Use another search engine

<- MediaWiki architecture < Ugly MySQL hacks

Because our use of MySQL's search engine is kind of hackish, and there have been performance problems with it, it's sometimes been suggested to use an alternate search engine. Some possibilities include:

Google

A few times in the past the internal search has been disabled entirely and we've pointed people at the wonder that is http://google.com/ .

Pro:

It can do full-text searches of pages on a given domain (ie, ours)
it's fast
it doesn't use any of our server power (short of occasionally spidering the site, which is fairly well behaved and it does it anyway.)
Handling of non-ascii characters usually mostly works

Con:

We have no control over its workings
The index only updates monthly or so
Won't distinguish namespaces; articles may not have priority over eg talk pages
Searches web pages, not wiki pages; tends to put a lot of interface gunk into the summaries
Takes users out of our interface
Search results are censored (this doesn't only apply to Google)

ht://Dig

ht://Dig is a web indexing and searching system for a website or set of websites.

Pro:

Proven technology
Can be configured to search per namespace
Open source (GPL)
Results can be presented within our user interface

Con:

It needs to periodically spider and index the entire site(s). This puts a load on the servers and the index will lag behind editing work.
No UTF-8 support yet.

Jakarta Lucene

"Jakarta Lucene is a high-performance, full-featured text search engine written entirely in Java.
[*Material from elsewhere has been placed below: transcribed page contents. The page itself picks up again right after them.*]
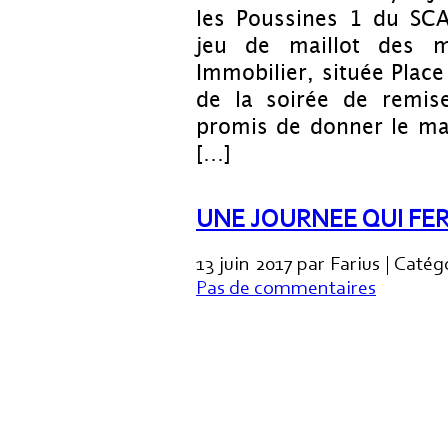
les Poussines 1 du SCA
jeu de maillot des 
Immobilier, située Plac
de la soirée de remis
promis de donner le m
[…]
UNE JOURNEE QUI FE
13 juin 2017 par Farius | Catég
Pas de commentaires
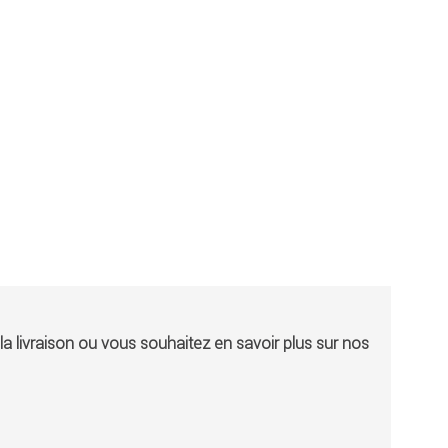
a livraison ou vous souhaitez en savoir plus sur nos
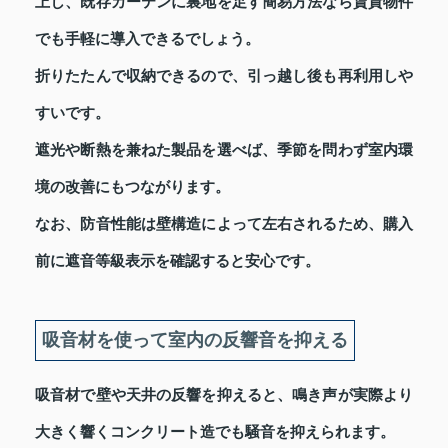
上し、既存カーテンに裏地を足す簡易方法なら賃貸物件
でも手軽に導入できるでしょう。
折りたたんで収納できるので、引っ越し後も再利用しや
すいです。
遮光や断熱を兼ねた製品を選べば、季節を問わず室内環
境の改善にもつながります。
なお、防音性能は壁構造によって左右されるため、購入
前に遮音等級表示を確認すると安心です。
吸音材を使って室内の反響音を抑える
吸音材で壁や天井の反響を抑えると、鳴き声が実際より
大きく響くコンクリート造でも騒音を抑えられます。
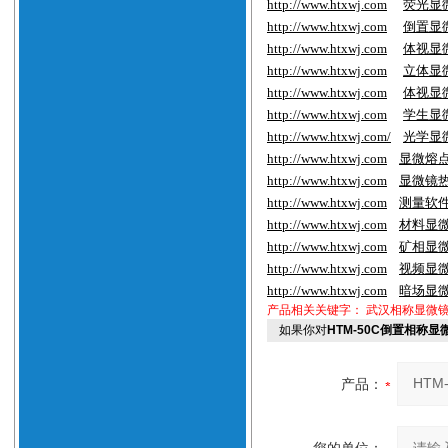
http://www.htxwj.com
荧光显
http://www.htxwj.com
倒置显
http://www.htxwj.com
体视显
http://www.htxwj.com
立体显
http://www.htxwj.com
体视显
http://www.htxwj.com
学生显
http://www.htxwj.com/
光学显
http://www.htxwj.com
显微熔
http://www.htxwj.com
显微镜
http://www.htxwj.com
测量软
http://www.htxwj.com
材料显
http://www.htxwj.com
矿相显
http://www.htxwj.com
视频显
http://www.htxwj.com
暗场显
产品相关关键字：
武汉相称显微
如果你对
HTM-50C倒置相称
产品：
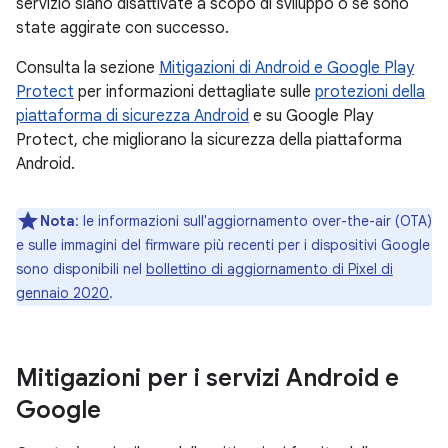
servizio siano disattivate a scopo di sviluppo o se sono
state aggirate con successo.
Consulta la sezione
Mitigazioni di Android e Google Play
Protect
per informazioni dettagliate sulle
protezioni della
piattaforma di sicurezza Android
e su Google Play
Protect, che migliorano la sicurezza della piattaforma
Android.
Nota
: le informazioni sull'aggiornamento over-the-air (OTA)
e sulle immagini del firmware più recenti per i dispositivi Google
sono disponibili nel
bollettino di aggiornamento di Pixel di
gennaio 2020
.
Mitigazioni per i servizi Android e
Google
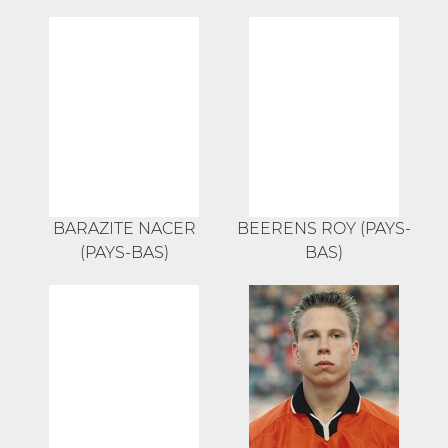
BARAZITE NACER
BEERENS ROY (PAYS-
(PAYS-BAS)
BAS)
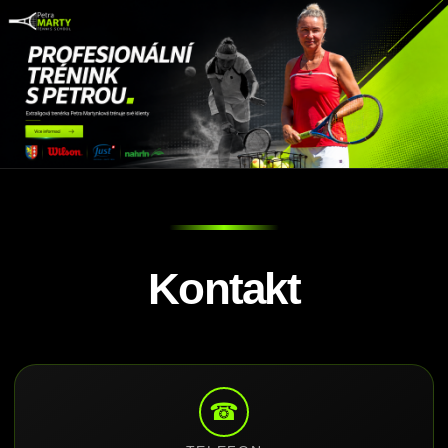
Kontakt
☎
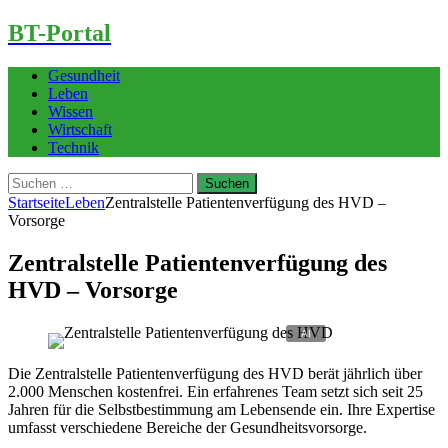
BT-Portal
Gesundheit
Leben
Wissen
Wirtschaft
Technik
Suchen
nach:
Startseite
Leben
Zentralstelle Patientenverfügung des HVD –
Vorsorge
Zentralstelle Patientenverfügung des
HVD – Vorsorge
Die Zentralstelle Patientenverfügung des HVD berät jährlich über
2.000 Menschen kostenfrei. Ein erfahrenes Team setzt sich seit 25
Jahren für die Selbstbestimmung am Lebensende ein. Ihre Expertise
umfasst verschiedene Bereiche der Gesundheitsvorsorge.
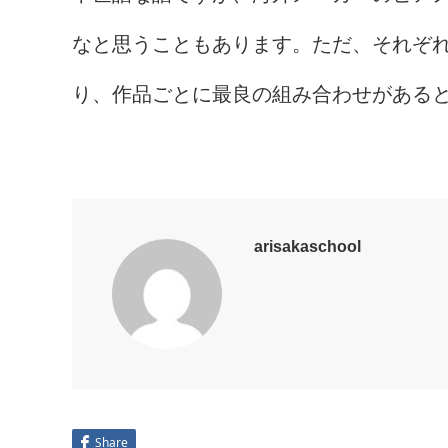
なと思うこともあります。ただ、それぞ
り、作品ごとに最良の組み合わせがある
arisakaschool
Share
It is a technology suitable for nearly any application that requires full-text search, especially cross-platform."

Pro:

Since we would run it and it's open source, we can tweak the indexing scheme to our liking and present results within our user interface
?

Con:

Need to run a Java VM, which may eat up extra memory
?

Sphider

"Sphider a lightweight search engine in PHP"

Pro:

Free
Simple install
Fast Full text indexing with google like results
Possbility to exclude common words from being indexed.

Con:

Uses some CPU time
Uses MySQL to store indexes

OmniFind Yahoo Edition

http://omnifind.ibm.yahoo.net/

Pro:

Free
Simple install
Full site indexing
Attachment/file indexing
Fully customizable search interface
Fast full text returns with cache available

Con:

Shared host hostile - CPU intensive
Based on WebSphere - Memory intensive
Requires tweaking to not recursively index the same pages over and over

?

moved from Search Engine:

Search engine

---Ideas---

The MySQL full text search is often switched off due to performance issues.
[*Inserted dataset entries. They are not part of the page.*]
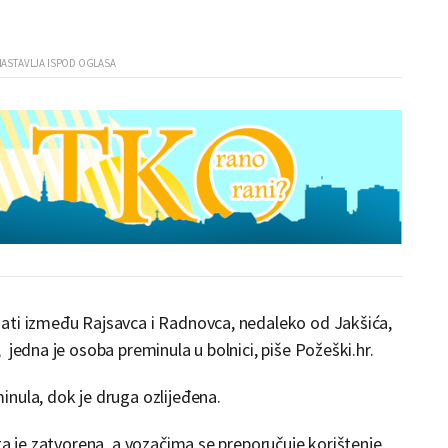
ati između Rajsavca i Radnovca, nedaleko od Jakšića,
jedna je osoba preminula u bolnici, piše Požeški.hr.
nula, dok je druga ozlijeđena.
ta je zatvorena, a vozačima se preporučuje korištenje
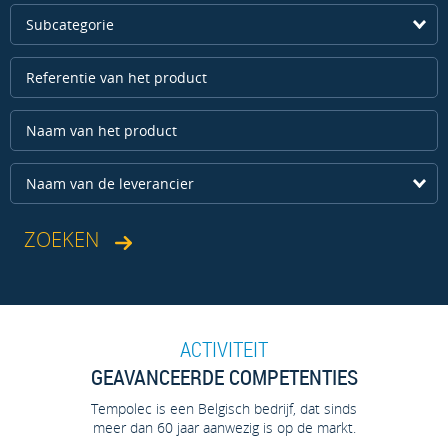
Subcategorie
Naam van de leverancier
ACTIVITEIT
GEAVANCEERDE COMPETENTIES
Tempolec is een Belgisch bedrijf, dat sinds
meer dan 60 jaar aanwezig is op de markt.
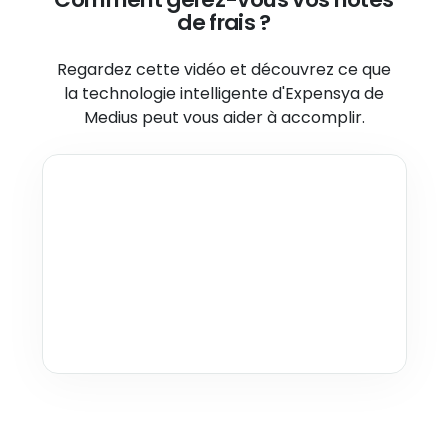
de frais ?
Regardez cette vidéo et découvrez ce que
la technologie intelligente
d'Expensya de
Medius peut vous aider à accomplir.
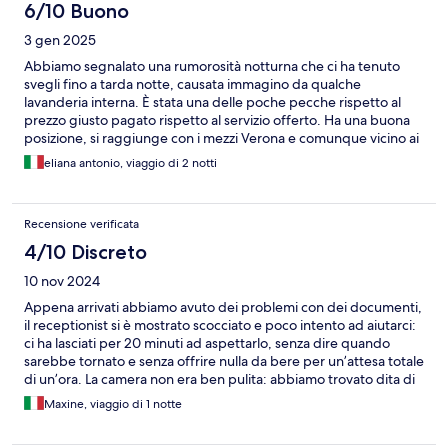
6/10 Buono
3 gen 2025
Abbiamo segnalato una rumorosità notturna che ci ha tenuto
svegli fino a tarda notte, causata immagino da qualche
lavanderia interna. È stata una delle poche pecche rispetto al
prezzo giusto pagato rispetto al servizio offerto. Ha una buona
posizione, si raggiunge con i mezzi Verona e comunque vicino ai
maggiori raccodi autostradali se si vuol usare l'auto.
eliana antonio, viaggio di 2 notti
Recensione verificata
4/10 Discreto
10 nov 2024
Appena arrivati abbiamo avuto dei problemi con dei documenti,
il receptionist si è mostrato scocciato e poco intento ad aiutarci:
ci ha lasciati per 20 minuti ad aspettarlo, senza dire quando
sarebbe tornato e senza offrire nulla da bere per un’attesa totale
di un’ora. La camera non era ben pulita: abbiamo trovato dita di
polvere sopra lampade, porte e sotto i letti, per non parlare
Maxine, viaggio di 1 notte
della griglia dell’aria. Anche la doccia era sporca: c’erano tracce
di calcare lasciate da gocce d’acqua non pulite ovunque, il che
It also has in its default configuration a word stop list that can make for a poor search i.e. try to find R Smith amongst the Smiths.

---Possible solutions----

The search engine should be a separate database server so as to not impact the main servers. (load spreading)
Create the search index ourselves. (Optimising the search terms and data tables)
The search index can either be created at edit save time. (slows responsiveness)
The index can be created in the background. (delays the index but increases responsiveness and allows the casual browser the best performance)
Another available timeslot is when a user spell checks an article.(medium impact)
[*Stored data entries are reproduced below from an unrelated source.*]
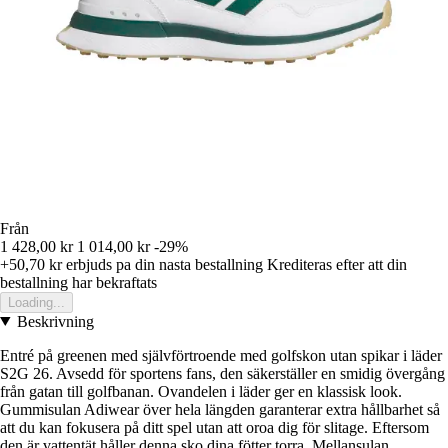
Från
1 428,00 kr
1 014,00 kr
-29%
+50,70 kr
erbjuds pa din nasta bestallning
Krediteras efter att din
bestallning har bekraftats
Loading...
Beskrivning
Entré på greenen med självförtroende med golfskon utan spikar i läder
S2G 26. Avsedd för sportens fans, den säkerställer en smidig övergång
från gatan till golfbanan. Ovandelen i läder ger en klassisk look.
Gummisulan Adiwear över hela längden garanterar extra hållbarhet så
att du kan fokusera på ditt spel utan att oroa dig för slitage. Eftersom
den är vattentät håller denna sko dina fötter torra. Mellansulan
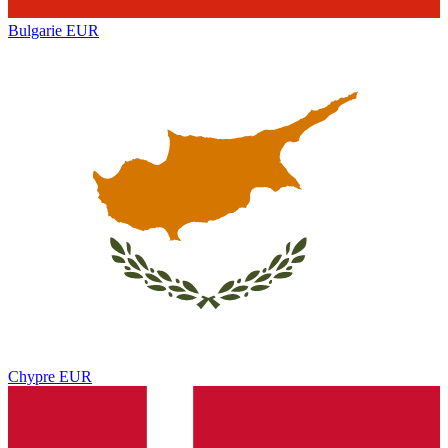
Bulgarie
EUR
Chypre
EUR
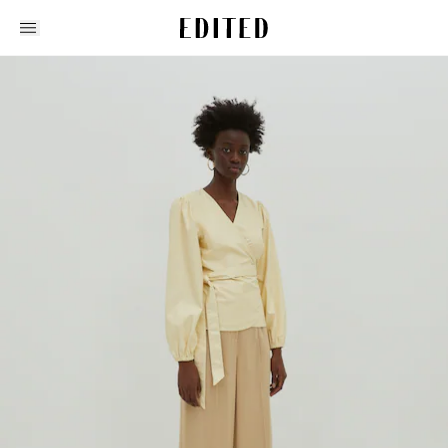
Edited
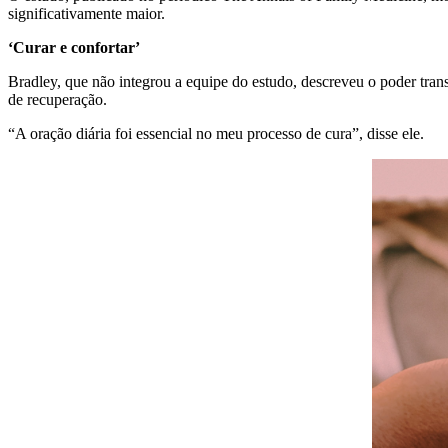
significativamente maior.
‘Curar e confortar’
Bradley, que não integrou a equipe do estudo, descreveu o poder tra
de recuperação.
“A oração diária foi essencial no meu processo de cura”, disse ele.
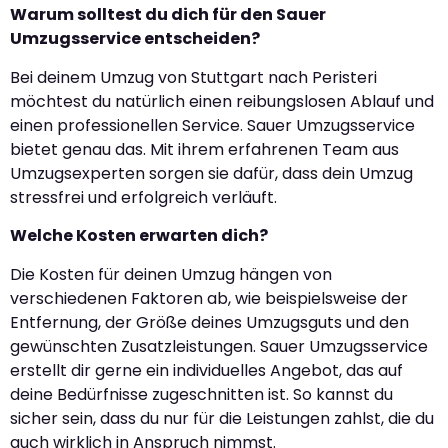
Warum solltest du dich für den Sauer
Umzugsservice entscheiden?
Bei deinem Umzug von Stuttgart nach Peristeri
möchtest du natürlich einen reibungslosen Ablauf und
einen professionellen Service. Sauer Umzugsservice
bietet genau das. Mit ihrem erfahrenen Team aus
Umzugsexperten sorgen sie dafür, dass dein Umzug
stressfrei und erfolgreich verläuft.
Welche Kosten erwarten dich?
Die Kosten für deinen Umzug hängen von
verschiedenen Faktoren ab, wie beispielsweise der
Entfernung, der Größe deines Umzugsguts und den
gewünschten Zusatzleistungen. Sauer Umzugsservice
erstellt dir gerne ein individuelles Angebot, das auf
deine Bedürfnisse zugeschnitten ist. So kannst du
sicher sein, dass du nur für die Leistungen zahlst, die du
auch wirklich in Anspruch nimmst.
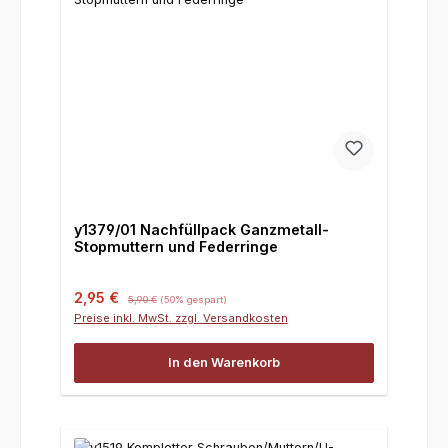
y1379/01 Nachfüllpack Ganzmetall-
Stopmuttern und Federringe
Verkaufspreis:
Regulärer Preis:
2,95 €
5,90 €
(50% gespart)
Preise inkl. MwSt. zzgl. Versandkosten
In den Warenkorb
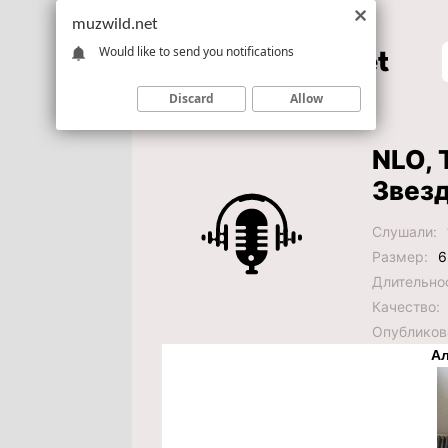
muzwild.net
Would like to send you notifications
Discard
Allow
NLO, 
Звез
Слушали:
Размер:
6
Длительно
Качество:
Опубликов
Ал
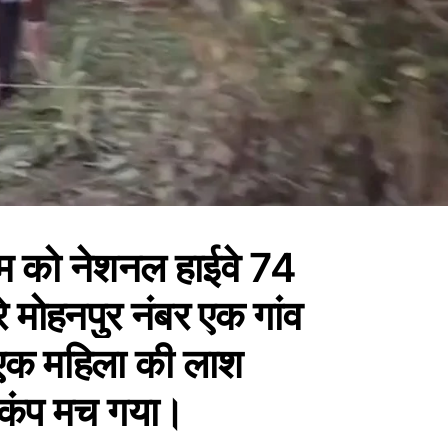
ाम को नेशनल हाईवे 74
 मोहनपुर नंबर एक गांव
बंद एक महिला की लाश
 हड़कंप मच गया।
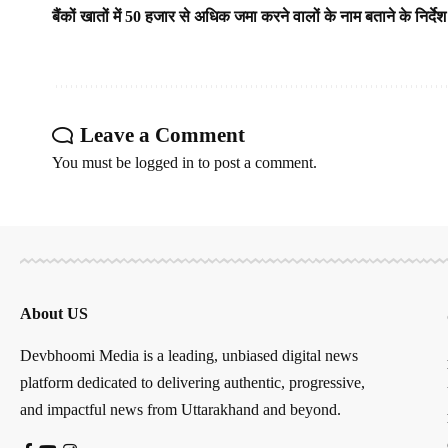
बैंकों खातों में 50 हजार से अधिक जमा करने वालों के नाम बताने के निर्देश
Leave a Comment
You must be
logged in
to post a comment.
About US
Devbhoomi Media is a leading, unbiased digital news
platform dedicated to delivering authentic, progressive,
and impactful news from Uttarakhand and beyond.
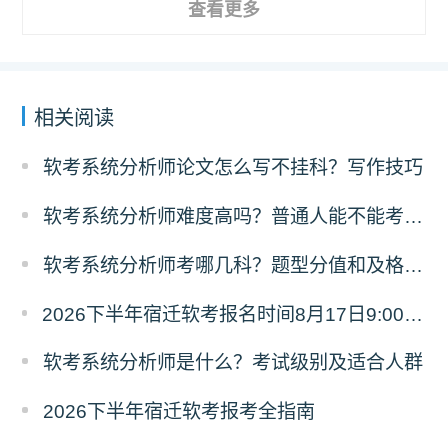
查看更多
相关阅读
软考系统分析师论文怎么写不挂科？写作技巧
软考系统分析师难度高吗？普通人能不能考过？
软考系统分析师考哪几科？题型分值和及格规则
2026下半年宿迁软考报名时间8月17日9:00至9月18日17:00
软考系统分析师是什么？考试级别及适合人群
2026下半年宿迁软考报考全指南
Writing our own search engine from scratch can be optimised for our requirements and therefore be faster.

See also User:archivist in the few lists that i have seen for Full text search nowhere is there a mention of the Windows Desktop Search. I agree that it is based on windows but it has a .net as well as a com Interface definitely something that can be looked into other advantages being it has a GUI for Administration and we can also change a Lot of parameters using the Console.has the ability to throttle up or down as per needs. completely compatible with Unicode supports various file Formats. including HTML/RTF/TEXT etc. has add ons for File types like PDF. provides a interface to create you own filter for your own File type. Supports 23 languages. is Unicode compliant. sounds like a good option for me.